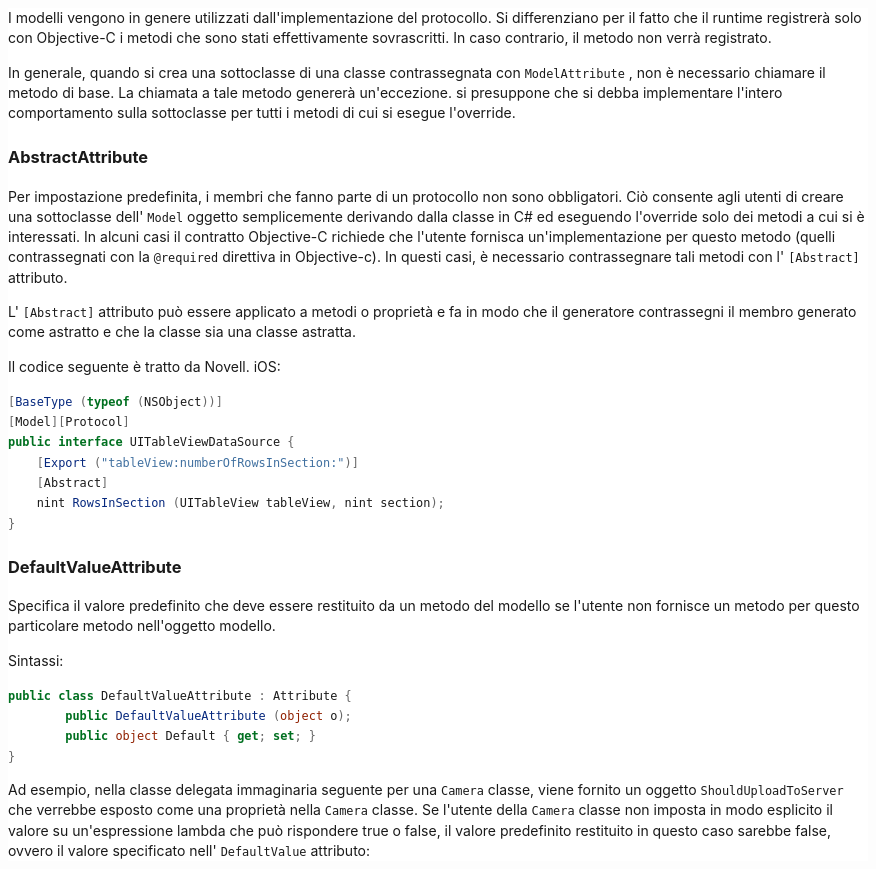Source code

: I modelli vengono in genere utilizzati dall'implementazione del protocollo.
Si differenziano per il fatto che il runtime registrerà solo con Objective-C i metodi che sono stati effettivamente sovrascritti.
In caso contrario, il metodo non verrà registrato.

In generale, quando si crea una sottoclasse di una classe contrassegnata con `ModelAttribute` , non è necessario chiamare il metodo di base.   La chiamata a tale metodo genererà un'eccezione. si presuppone che si debba implementare l'intero comportamento sulla sottoclasse per tutti i metodi di cui si esegue l'override.

<a name="AbstractAttribute"></a>

### <a name="abstractattribute"></a>AbstractAttribute

Per impostazione predefinita, i membri che fanno parte di un protocollo non sono obbligatori. Ciò consente agli utenti di creare una sottoclasse dell' `Model` oggetto semplicemente derivando dalla classe in C# ed eseguendo l'override solo dei metodi a cui si è interessati. In alcuni casi il contratto Objective-C richiede che l'utente fornisca un'implementazione per questo metodo (quelli contrassegnati con la `@required` direttiva in Objective-c). In questi casi, è necessario contrassegnare tali metodi con l' `[Abstract]` attributo.

L' `[Abstract]` attributo può essere applicato a metodi o proprietà e fa in modo che il generatore contrassegni il membro generato come astratto e che la classe sia una classe astratta.

Il codice seguente è tratto da Novell. iOS:

```csharp
[BaseType (typeof (NSObject))]
[Model][Protocol]
public interface UITableViewDataSource {
    [Export ("tableView:numberOfRowsInSection:")]
    [Abstract]
    nint RowsInSection (UITableView tableView, nint section);
}
```

<a name="DefaultValueAttribute"></a>

### <a name="defaultvalueattribute"></a>DefaultValueAttribute

Specifica il valore predefinito che deve essere restituito da un metodo del modello se l'utente non fornisce un metodo per questo particolare metodo nell'oggetto modello.

Sintassi:

```csharp
public class DefaultValueAttribute : Attribute {
        public DefaultValueAttribute (object o);
        public object Default { get; set; }
}
```

Ad esempio, nella classe delegata immaginaria seguente per una `Camera` classe, viene fornito un oggetto `ShouldUploadToServer` che verrebbe esposto come una proprietà nella `Camera` classe. Se l'utente della `Camera` classe non imposta in modo esplicito il valore su un'espressione lambda che può rispondere true o false, il valore predefinito restituito in questo caso sarebbe false, ovvero il valore specificato nell' `DefaultValue` attributo:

To do:
Repeat every entry above exactly as written and omit any pictures it holds.

Answer for this exercise:
Source code

: I modelli vengono in genere utilizzati dall'implementazione del protocollo.
Si differenziano per il fatto che il runtime registrerà solo con Objective-C i metodi che sono stati effettivamente sovrascritti.
In caso contrario, il metodo non verrà registrato.

In generale, quando si crea una sottoclasse di una classe contrassegnata con `ModelAttribute` , non è necessario chiamare il metodo di base.   La chiamata a tale metodo genererà un'eccezione. si presuppone che si debba implementare l'intero comportamento sulla sottoclasse per tutti i metodi di cui si esegue l'override.

<a name="AbstractAttribute"></a>

### <a name="abstractattribute"></a>AbstractAttribute

Per impostazione predefinita, i membri che fanno parte di un protocollo non sono obbligatori. Ciò consente agli utenti di creare una sottoclasse dell' `Model` oggetto semplicemente derivando dalla classe in C# ed eseguendo l'override solo dei metodi a cui si è interessati. In alcuni casi il contratto Objective-C richiede che l'utente fornisca un'implementazione per questo metodo (quelli contrassegnati con la `@required` direttiva in Objective-c). In questi casi, è necessario contrassegnare tali metodi con l' `[Abstract]` attributo.

L' `[Abstract]` attributo può essere applicato a metodi o proprietà e fa in modo che il generatore contrassegni il membro generato come astratto e che la classe sia una classe astratta.

Il codice seguente è tratto da Novell. iOS:

```csharp
[BaseType (typeof (NSObject))]
[Model][Protocol]
public interface UITableViewDataSource {
    [Export ("tableView:numberOfRowsInSection:")]
    [Abstract]
    nint RowsInSection (UITableView tableView, nint section);
}
```

<a name="DefaultValueAttribute"></a>

### <a name="defaultvalueattribute"></a>DefaultValueAttribute

Specifica il valore predefinito che deve essere restituito da un metodo del modello se l'utente non fornisce un metodo per questo particolare metodo nell'oggetto modello.

Sintassi:

```csharp
public class DefaultValueAttribute : Attribute {
        public DefaultValueAttribute (object o);
        public object Default { get; set; }
}
```

Ad esempio, nella classe delegata immaginaria seguente per una `Camera` classe, viene fornito un oggetto `ShouldUploadToServer` che verrebbe esposto come una proprietà nella `Camera` classe. Se l'utente della `Camera` classe non imposta in modo esplicito il valore su un'espressione lambda che può rispondere true o false, il valore predefinito restituito in questo caso sarebbe false, ovvero il valore specificato nell' `DefaultValue` attributo:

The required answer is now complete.